Blueskyが1億ドルの資金調達を事後公表 AT Protocolの基盤構築を加速
Blueskyは、2025年4月にシリーズBで1億ドルを調達していたと発表した。ユーザー数が4300万人を超える成長を背景に、創設者のジェイ・グラバー氏がCEOを退任してCIOに就任した直後の公表だ。同社は現在、後任となる新CEOの選定を進めている。
米Blueskyは3月19日(現地時間)、昨年4月にシリーズB資金調達ラウンドで1億ドルを調達していたと発表した。主幹事はBain Capital Cryptoで、Alumni Ventures、Anthos Capital、Bloomberg Beta、Knight Foundation、True Venturesが参加した。企業評価額は公表していない。
同社は、2024年10月にシリーズA増資を発表して以降、ユーザー数が1300万人から4300万人超に拡大したと説明している。なお、約1年前の増資をこのタイミングで公表した理由については、この数カ月で分散型オープンプロトコル「AT Protocol」とBlueskyアプリの急成長に対応するためにチーム拡大を進めてきたことに加え、「新たなリーダーシップの時代とさらなる成長」に入る節目で、詳細を共有するためとしている。

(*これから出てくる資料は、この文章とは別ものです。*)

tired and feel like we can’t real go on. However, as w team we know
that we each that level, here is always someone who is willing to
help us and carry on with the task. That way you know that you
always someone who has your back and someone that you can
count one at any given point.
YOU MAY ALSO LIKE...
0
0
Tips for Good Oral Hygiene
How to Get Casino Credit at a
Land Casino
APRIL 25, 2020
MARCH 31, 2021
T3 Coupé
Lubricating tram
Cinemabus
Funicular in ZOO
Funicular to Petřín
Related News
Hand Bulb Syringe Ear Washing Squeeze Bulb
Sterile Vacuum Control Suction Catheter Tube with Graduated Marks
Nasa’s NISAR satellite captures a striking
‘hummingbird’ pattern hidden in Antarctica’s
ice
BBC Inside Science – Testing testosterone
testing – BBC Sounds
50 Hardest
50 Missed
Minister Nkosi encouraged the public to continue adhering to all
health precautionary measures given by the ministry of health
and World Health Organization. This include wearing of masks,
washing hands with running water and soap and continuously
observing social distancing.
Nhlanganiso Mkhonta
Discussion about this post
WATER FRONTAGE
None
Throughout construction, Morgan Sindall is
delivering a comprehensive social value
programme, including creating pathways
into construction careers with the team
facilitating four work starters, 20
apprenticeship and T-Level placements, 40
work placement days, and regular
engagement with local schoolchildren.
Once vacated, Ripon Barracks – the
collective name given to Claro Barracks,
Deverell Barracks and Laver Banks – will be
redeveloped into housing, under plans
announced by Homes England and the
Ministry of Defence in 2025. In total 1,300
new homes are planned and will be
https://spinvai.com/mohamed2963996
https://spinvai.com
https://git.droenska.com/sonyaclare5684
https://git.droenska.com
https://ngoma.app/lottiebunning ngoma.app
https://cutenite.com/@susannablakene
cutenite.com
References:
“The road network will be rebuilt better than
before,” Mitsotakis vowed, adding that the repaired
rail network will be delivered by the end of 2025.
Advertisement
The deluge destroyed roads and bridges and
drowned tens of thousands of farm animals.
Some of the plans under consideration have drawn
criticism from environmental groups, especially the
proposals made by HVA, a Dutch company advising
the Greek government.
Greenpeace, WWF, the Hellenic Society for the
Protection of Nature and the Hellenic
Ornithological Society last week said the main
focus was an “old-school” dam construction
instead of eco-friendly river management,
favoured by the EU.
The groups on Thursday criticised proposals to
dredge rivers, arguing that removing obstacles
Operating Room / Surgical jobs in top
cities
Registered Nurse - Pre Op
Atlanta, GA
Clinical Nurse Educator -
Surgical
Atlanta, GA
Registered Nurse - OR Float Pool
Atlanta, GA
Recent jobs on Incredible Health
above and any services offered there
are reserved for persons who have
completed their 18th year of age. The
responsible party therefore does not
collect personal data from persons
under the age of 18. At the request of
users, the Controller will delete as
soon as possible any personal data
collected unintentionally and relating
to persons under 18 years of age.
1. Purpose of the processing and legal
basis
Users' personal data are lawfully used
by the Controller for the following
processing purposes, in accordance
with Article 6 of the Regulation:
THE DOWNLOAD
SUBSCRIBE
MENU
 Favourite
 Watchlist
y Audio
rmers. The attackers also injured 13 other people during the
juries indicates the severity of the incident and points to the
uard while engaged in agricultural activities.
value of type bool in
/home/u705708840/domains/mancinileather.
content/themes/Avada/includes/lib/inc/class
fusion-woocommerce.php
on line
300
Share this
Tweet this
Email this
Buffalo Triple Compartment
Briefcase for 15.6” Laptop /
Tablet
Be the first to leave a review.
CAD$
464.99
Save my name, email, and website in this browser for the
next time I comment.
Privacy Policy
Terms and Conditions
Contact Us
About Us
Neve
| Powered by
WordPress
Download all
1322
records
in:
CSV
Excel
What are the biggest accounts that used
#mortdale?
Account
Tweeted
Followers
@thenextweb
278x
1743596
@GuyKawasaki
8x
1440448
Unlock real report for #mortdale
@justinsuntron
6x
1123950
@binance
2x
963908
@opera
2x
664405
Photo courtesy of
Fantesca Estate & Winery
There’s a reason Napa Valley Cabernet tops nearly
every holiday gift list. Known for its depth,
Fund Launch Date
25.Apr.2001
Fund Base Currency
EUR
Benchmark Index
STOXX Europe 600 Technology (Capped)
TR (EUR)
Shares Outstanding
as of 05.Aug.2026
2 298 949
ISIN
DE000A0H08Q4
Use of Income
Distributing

この資金調達を主導したのは、Bluesky創業者で前CEOのジェイ・グラバー氏。同氏は最近、CEOを退任し、CIO(最高イノベーション責任者)に転じており、今後はオープンなソーシャル基盤の将来構築に注力する。
Blueskyは今回発表した資金を、同社のミッションと価値観を損なうことなく、オープンなソーシャルWebの将来を築くための基盤になるとしている。あわせて、AT Protocol上で毎週1000以上のアプリが利用され、月間のSDKダウンロード数は40万件超、公開レコードは約200億件に達しているとアピールした。